DESCRIPCIÓN DEL PROBLEMA:
Imprime todas las líneas de cada uno de los ítems, sin cambiar nada.

══════════════════════════════

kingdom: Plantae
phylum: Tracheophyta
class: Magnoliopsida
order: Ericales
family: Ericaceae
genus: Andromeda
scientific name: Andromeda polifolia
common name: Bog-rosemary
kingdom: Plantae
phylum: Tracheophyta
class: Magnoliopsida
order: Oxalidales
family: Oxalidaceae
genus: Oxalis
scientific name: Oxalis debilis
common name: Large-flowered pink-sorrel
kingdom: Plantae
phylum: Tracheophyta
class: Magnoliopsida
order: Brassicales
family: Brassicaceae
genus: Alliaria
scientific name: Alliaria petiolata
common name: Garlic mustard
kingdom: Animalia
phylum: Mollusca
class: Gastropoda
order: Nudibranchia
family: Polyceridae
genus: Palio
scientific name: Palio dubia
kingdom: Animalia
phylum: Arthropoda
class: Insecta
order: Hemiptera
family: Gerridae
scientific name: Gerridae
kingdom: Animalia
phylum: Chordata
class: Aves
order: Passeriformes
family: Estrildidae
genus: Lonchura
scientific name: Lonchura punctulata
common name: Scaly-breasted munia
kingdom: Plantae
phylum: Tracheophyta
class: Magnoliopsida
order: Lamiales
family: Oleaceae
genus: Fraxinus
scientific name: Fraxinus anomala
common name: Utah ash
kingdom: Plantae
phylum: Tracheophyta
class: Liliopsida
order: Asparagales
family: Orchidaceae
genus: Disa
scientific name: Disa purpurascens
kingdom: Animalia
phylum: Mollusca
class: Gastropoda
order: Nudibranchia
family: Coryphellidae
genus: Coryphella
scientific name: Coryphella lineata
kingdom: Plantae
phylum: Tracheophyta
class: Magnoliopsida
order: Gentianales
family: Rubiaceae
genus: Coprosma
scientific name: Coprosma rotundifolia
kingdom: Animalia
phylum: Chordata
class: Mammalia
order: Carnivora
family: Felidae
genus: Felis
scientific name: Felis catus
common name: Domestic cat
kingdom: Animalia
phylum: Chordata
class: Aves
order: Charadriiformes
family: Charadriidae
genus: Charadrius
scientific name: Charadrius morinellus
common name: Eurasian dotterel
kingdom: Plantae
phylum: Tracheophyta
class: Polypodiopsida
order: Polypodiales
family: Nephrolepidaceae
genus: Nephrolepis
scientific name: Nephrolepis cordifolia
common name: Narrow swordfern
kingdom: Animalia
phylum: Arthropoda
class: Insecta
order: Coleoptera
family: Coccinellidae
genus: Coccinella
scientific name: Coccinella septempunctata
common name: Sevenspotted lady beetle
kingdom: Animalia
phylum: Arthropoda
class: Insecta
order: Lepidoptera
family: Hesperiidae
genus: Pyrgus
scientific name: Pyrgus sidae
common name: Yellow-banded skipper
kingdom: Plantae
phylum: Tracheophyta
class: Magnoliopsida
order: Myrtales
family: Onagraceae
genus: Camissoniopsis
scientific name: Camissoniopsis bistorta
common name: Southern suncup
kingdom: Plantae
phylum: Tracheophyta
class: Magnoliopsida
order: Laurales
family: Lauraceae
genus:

══════════════════════════════

SOLUCIÓN DE LA TAREA:
kingdom: Plantae
phylum: Tracheophyta
class: Magnoliopsida
order: Ericales
family: Ericaceae
genus: Andromeda
scientific name: Andromeda polifolia
common name: Bog-rosemary
kingdom: Plantae
phylum: Tracheophyta
class: Magnoliopsida
order: Oxalidales
family: Oxalidaceae
genus: Oxalis
scientific name: Oxalis debilis
common name: Large-flowered pink-sorrel
kingdom: Plantae
phylum: Tracheophyta
class: Magnoliopsida
order: Brassicales
family: Brassicaceae
genus: Alliaria
scientific name: Alliaria petiolata
common name: Garlic mustard
kingdom: Animalia
phylum: Mollusca
class: Gastropoda
order: Nudibranchia
family: Polyceridae
genus: Palio
scientific name: Palio dubia
kingdom: Animalia
phylum: Arthropoda
class: Insecta
order: Hemiptera
family: Gerridae
scientific name: Gerridae
kingdom: Animalia
phylum: Chordata
class: Aves
order: Passeriformes
family: Estrildidae
genus: Lonchura
scientific name: Lonchura punctulata
common name: Scaly-breasted munia
kingdom: Plantae
phylum: Tracheophyta
class: Magnoliopsida
order: Lamiales
family: Oleaceae
genus: Fraxinus
scientific name: Fraxinus anomala
common name: Utah ash
kingdom: Plantae
phylum: Tracheophyta
class: Liliopsida
order: Asparagales
family: Orchidaceae
genus: Disa
scientific name: Disa purpurascens
kingdom: Animalia
phylum: Mollusca
class: Gastropoda
order: Nudibranchia
family: Coryphellidae
genus: Coryphella
scientific name: Coryphella lineata
kingdom: Plantae
phylum: Tracheophyta
class: Magnoliopsida
order: Gentianales
family: Rubiaceae
genus: Coprosma
scientific name: Coprosma rotundifolia
kingdom: Animalia
phylum: Chordata
class: Mammalia
order: Carnivora
family: Felidae
genus: Felis
scientific name: Felis catus
common name: Domestic cat
kingdom: Animalia
phylum: Chordata
class: Aves
order: Charadriiformes
family: Charadriidae
genus: Charadrius
scientific name: Charadrius morinellus
common name: Eurasian dotterel
kingdom: Plantae
phylum: Tracheophyta
class: Polypodiopsida
order: Polypodiales
family: Nephrolepidaceae
genus: Nephrolepis
scientific name: Nephrolepis cordifolia
common name: Narrow swordfern
kingdom: Animalia
phylum: Arthropoda
class: Insecta
order: Coleoptera
family: Coccinellidae
genus: Coccinella
scientific name: Coccinella septempunctata
common name: Sevenspotted lady beetle
kingdom: Animalia
phylum: Arthropoda
class: Insecta
order: Lepidoptera
family: Hesperiidae
genus: Pyrgus
scientific name: Pyrgus sidae
common name: Yellow-banded skipper
kingdom: Plantae
phylum: Tracheophyta
class: Magnoliopsida
order: Myrtales
family: Onagraceae
genus: Camissoniopsis
scientific name: Camissoniopsis bistorta
common name: Southern suncup
kingdom: Plantae
phylum: Tracheophyta
class: Magnoliopsida
order: Laurales
family: Lauraceae
genus:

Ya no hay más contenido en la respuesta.